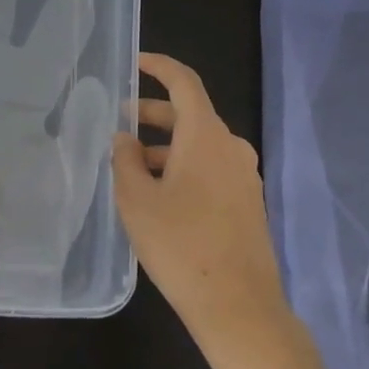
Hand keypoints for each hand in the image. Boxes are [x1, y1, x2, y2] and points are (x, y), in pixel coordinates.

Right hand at [111, 53, 287, 348]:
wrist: (238, 306)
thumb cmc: (180, 245)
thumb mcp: (137, 200)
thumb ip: (125, 160)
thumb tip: (124, 138)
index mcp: (206, 136)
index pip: (184, 83)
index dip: (159, 66)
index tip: (136, 62)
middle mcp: (231, 147)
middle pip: (190, 115)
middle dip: (153, 114)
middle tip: (120, 124)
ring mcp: (244, 175)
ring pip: (200, 145)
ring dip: (166, 147)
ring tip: (132, 167)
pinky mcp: (248, 202)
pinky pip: (211, 168)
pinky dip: (184, 167)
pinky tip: (160, 195)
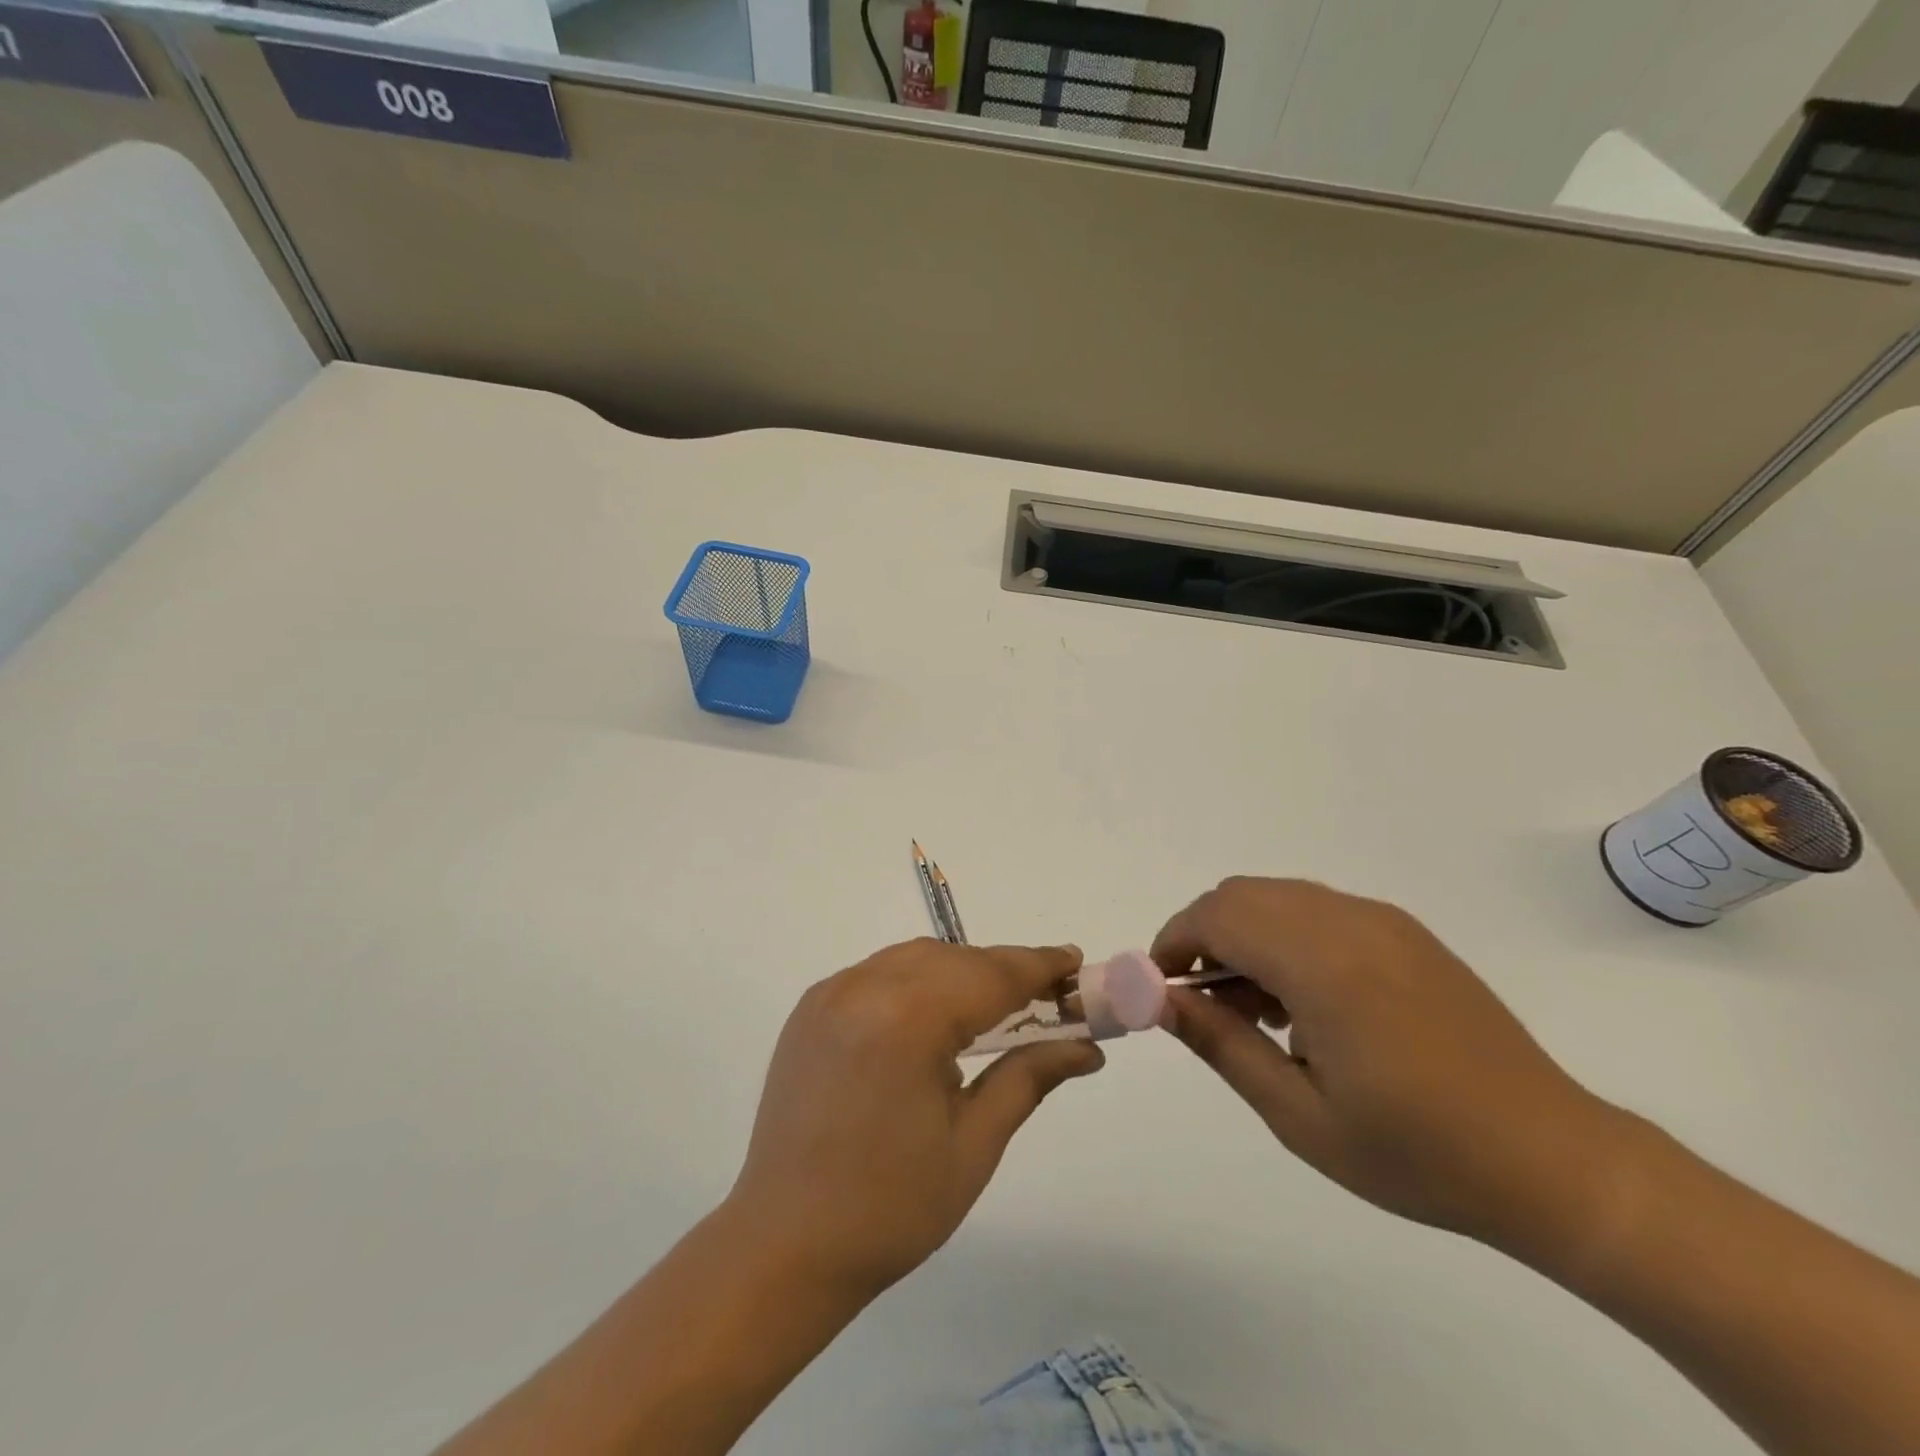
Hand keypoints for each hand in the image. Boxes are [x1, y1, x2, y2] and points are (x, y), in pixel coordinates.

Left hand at [725, 939, 1102, 1303]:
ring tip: (995, 1006)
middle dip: (1003, 971)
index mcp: (906, 1022)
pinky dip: (918, 980)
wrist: (784, 1246)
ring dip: (961, 971)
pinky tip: (935, 1015)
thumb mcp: (974, 1144)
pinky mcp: (811, 1007)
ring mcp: (831, 993)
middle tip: (1046, 995)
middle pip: (953, 959)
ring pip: (915, 958)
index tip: (1075, 962)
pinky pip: (879, 973)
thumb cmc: (891, 1208)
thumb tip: (1087, 1047)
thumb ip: (1029, 1077)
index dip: (1038, 966)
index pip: (989, 975)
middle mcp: (863, 988)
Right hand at [1152, 878, 1635, 1254]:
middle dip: (1203, 935)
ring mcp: (1383, 921)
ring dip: (1243, 933)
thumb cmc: (1416, 1152)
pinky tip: (1303, 1000)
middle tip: (1203, 1001)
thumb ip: (1221, 1044)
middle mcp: (1350, 922)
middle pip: (1241, 895)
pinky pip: (1317, 909)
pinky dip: (1283, 935)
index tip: (1160, 986)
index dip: (1174, 942)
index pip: (1217, 917)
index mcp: (1324, 965)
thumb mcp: (1299, 1115)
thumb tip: (1161, 999)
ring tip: (1254, 1009)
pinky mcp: (1405, 931)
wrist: (1551, 1160)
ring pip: (1277, 897)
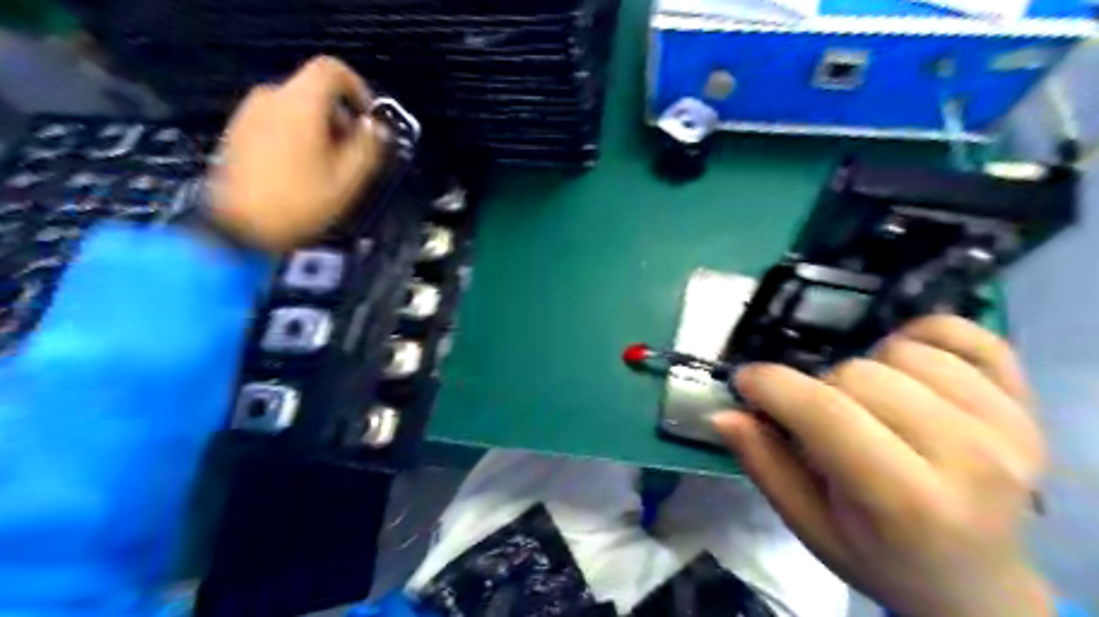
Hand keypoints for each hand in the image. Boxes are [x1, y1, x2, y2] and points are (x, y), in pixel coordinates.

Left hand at [209, 56, 385, 250]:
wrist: (239, 229)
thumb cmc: (298, 204)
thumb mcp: (347, 180)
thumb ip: (369, 148)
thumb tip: (377, 129)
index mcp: (300, 104)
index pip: (333, 70)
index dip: (359, 89)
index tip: (369, 119)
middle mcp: (270, 99)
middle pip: (315, 91)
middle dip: (341, 118)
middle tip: (353, 152)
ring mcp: (249, 114)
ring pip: (296, 107)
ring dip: (320, 129)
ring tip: (329, 166)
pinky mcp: (238, 132)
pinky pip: (277, 121)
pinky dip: (297, 136)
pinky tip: (302, 170)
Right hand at [708, 318, 1050, 616]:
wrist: (975, 584)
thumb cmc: (881, 557)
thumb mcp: (809, 526)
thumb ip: (764, 465)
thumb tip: (722, 412)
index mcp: (907, 501)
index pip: (826, 413)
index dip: (773, 385)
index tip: (746, 382)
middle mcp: (970, 457)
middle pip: (861, 374)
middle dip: (821, 389)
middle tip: (820, 418)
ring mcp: (1008, 425)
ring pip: (903, 350)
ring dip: (868, 368)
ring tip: (867, 403)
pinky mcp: (1028, 403)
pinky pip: (966, 333)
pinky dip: (924, 335)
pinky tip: (906, 364)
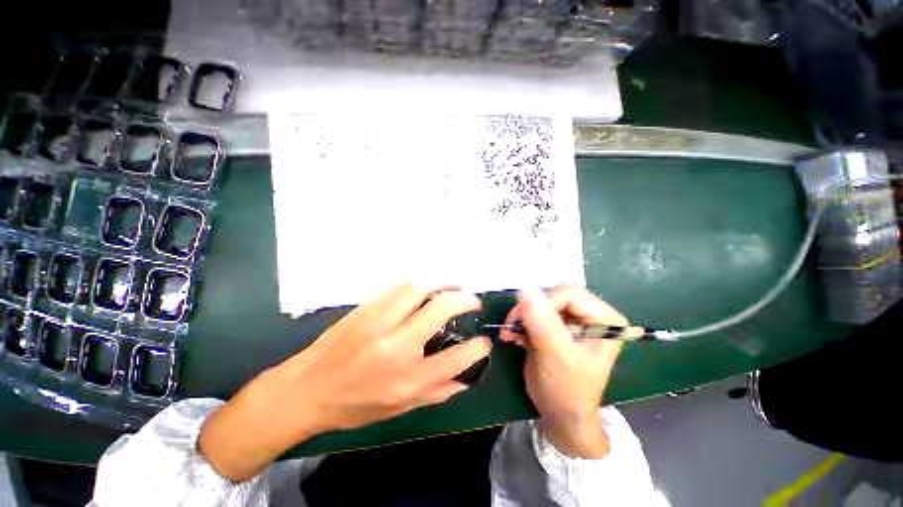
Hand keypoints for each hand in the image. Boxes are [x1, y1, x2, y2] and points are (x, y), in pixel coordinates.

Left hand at [199, 283, 491, 480]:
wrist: (305, 389)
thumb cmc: (353, 405)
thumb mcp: (399, 408)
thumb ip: (436, 392)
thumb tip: (465, 378)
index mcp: (406, 378)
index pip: (456, 358)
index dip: (478, 348)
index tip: (483, 342)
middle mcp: (396, 345)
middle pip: (441, 308)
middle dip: (464, 299)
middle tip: (473, 300)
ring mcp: (379, 320)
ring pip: (419, 287)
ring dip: (442, 282)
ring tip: (453, 285)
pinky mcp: (367, 307)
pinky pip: (400, 287)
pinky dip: (420, 284)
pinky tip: (426, 289)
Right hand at [501, 287, 625, 458]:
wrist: (559, 415)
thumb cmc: (567, 390)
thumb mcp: (557, 356)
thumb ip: (543, 322)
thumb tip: (526, 288)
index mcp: (604, 319)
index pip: (569, 294)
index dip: (545, 304)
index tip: (526, 322)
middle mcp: (589, 315)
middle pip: (553, 296)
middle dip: (529, 311)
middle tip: (512, 326)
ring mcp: (570, 321)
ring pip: (539, 304)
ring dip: (520, 317)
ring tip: (509, 333)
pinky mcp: (553, 327)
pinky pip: (533, 314)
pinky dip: (520, 323)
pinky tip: (512, 336)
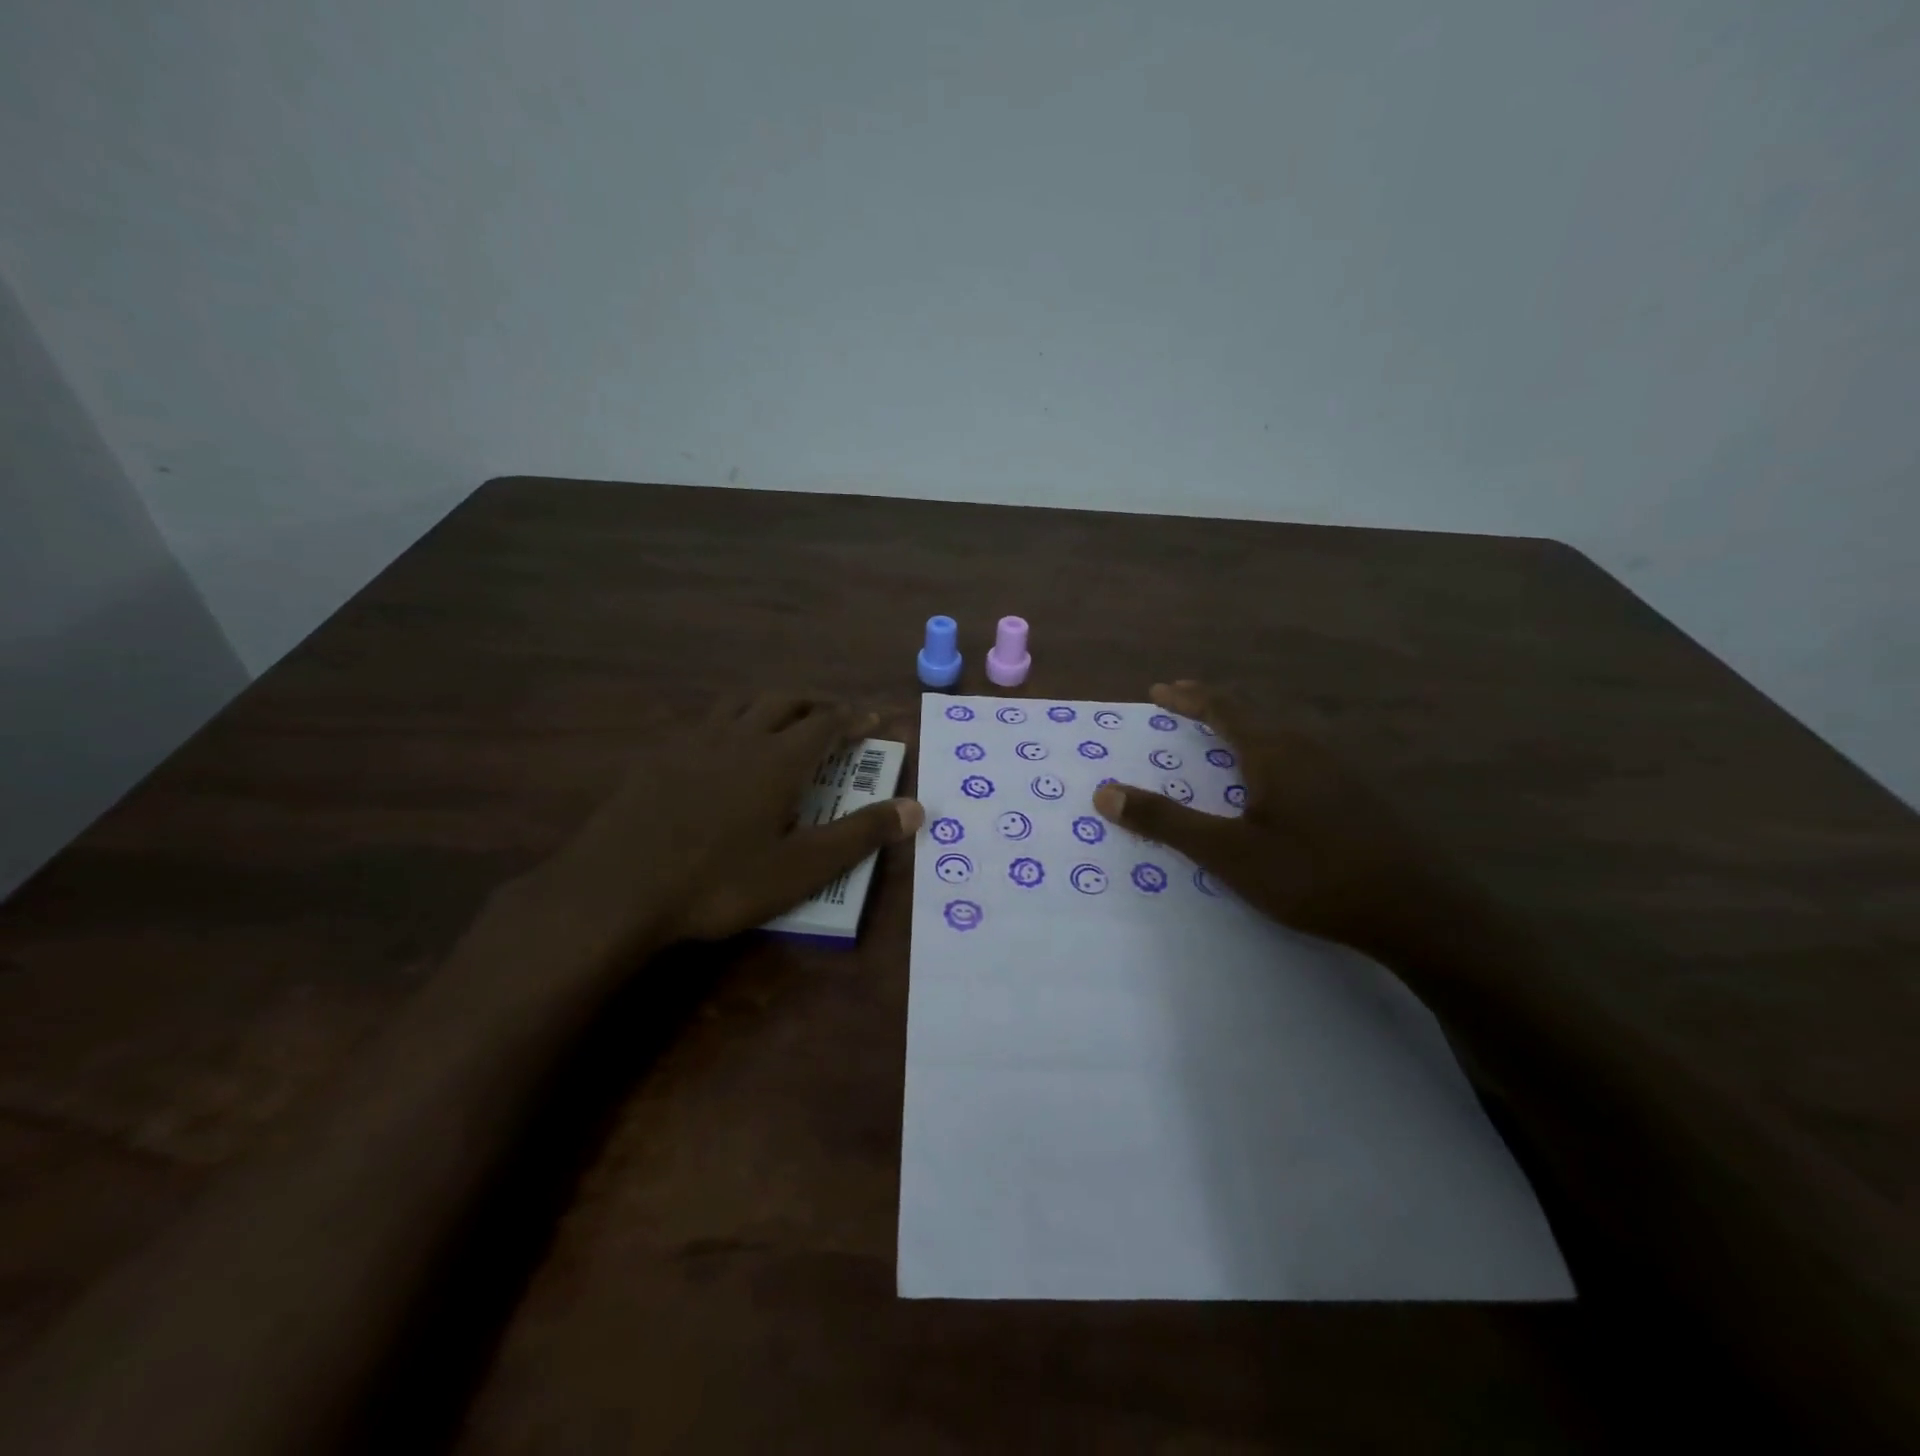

## Exercise aim
Provide the lines again, unchanged, from where the data above begins through the line containing "index tip: (1160, 986)", both ends included, omitting pictures and adding nothing.

## Output for this task
Hand keypoints for each hand in the image. Boxes are [x1, y1, x2, y2] and points are (x, y), in pixel coordinates.

Right hand at [111, 53, 287, 348]:
wrist: (238, 306)
thumb cmc: (180, 245)
thumb mcp: (137, 200)
thumb ip: (125, 160)
thumb tip: (124, 138)
index mcp: (206, 136)
index pip: (184, 83)
index dip: (159, 66)
index tip: (136, 62)
middle mcp: (231, 147)
middle pip: (190, 115)
middle dip: (153, 114)
middle tip: (120, 124)
ring mcp: (244, 175)
ring pip: (200, 145)
ring dip: (166, 147)
ring tip: (132, 167)
pinky mcp: (248, 202)
pinky pip: (211, 168)
pinky dip: (184, 167)
pinky tip: (160, 195)
Hand keypoints for each hand in the image. Boxes are [x1, y1, x2, y2] and points are (x, y), in pixel coordinates.

Left hand at [725, 939, 1102, 1303]:
ring tip: (995, 1006)
middle dip: (1003, 971)
index mcp: (906, 1022)
pinky dip: (918, 980)
wrist: (784, 1246)
ring dip: (961, 971)
pinky tip: (935, 1015)
thumb mcp: (974, 1144)
pinky mcp: (811, 1007)
ring mcp: (831, 993)
middle tip: (1046, 995)
middle pip: (953, 959)
ring pip: (915, 958)
index tip: (1075, 962)
pinky pip: (879, 973)
thumb cmc: (891, 1208)
thumb tip: (1087, 1047)
thumb ip: (1029, 1077)
index dip: (1038, 966)
index pip: (989, 975)
middle mcp: (863, 988)
Right hand at [1152, 878, 1635, 1254]:
middle dip: (1203, 935)
ring mcp: (1383, 921)
ring dip: (1243, 933)
thumb cmc: (1416, 1152)
pinky tip: (1303, 1000)
middle tip: (1203, 1001)
thumb ip: (1221, 1044)
middle mcp: (1350, 922)
middle pip: (1241, 895)
pinky pip: (1317, 909)
pinky dip: (1283, 935)
index tip: (1160, 986)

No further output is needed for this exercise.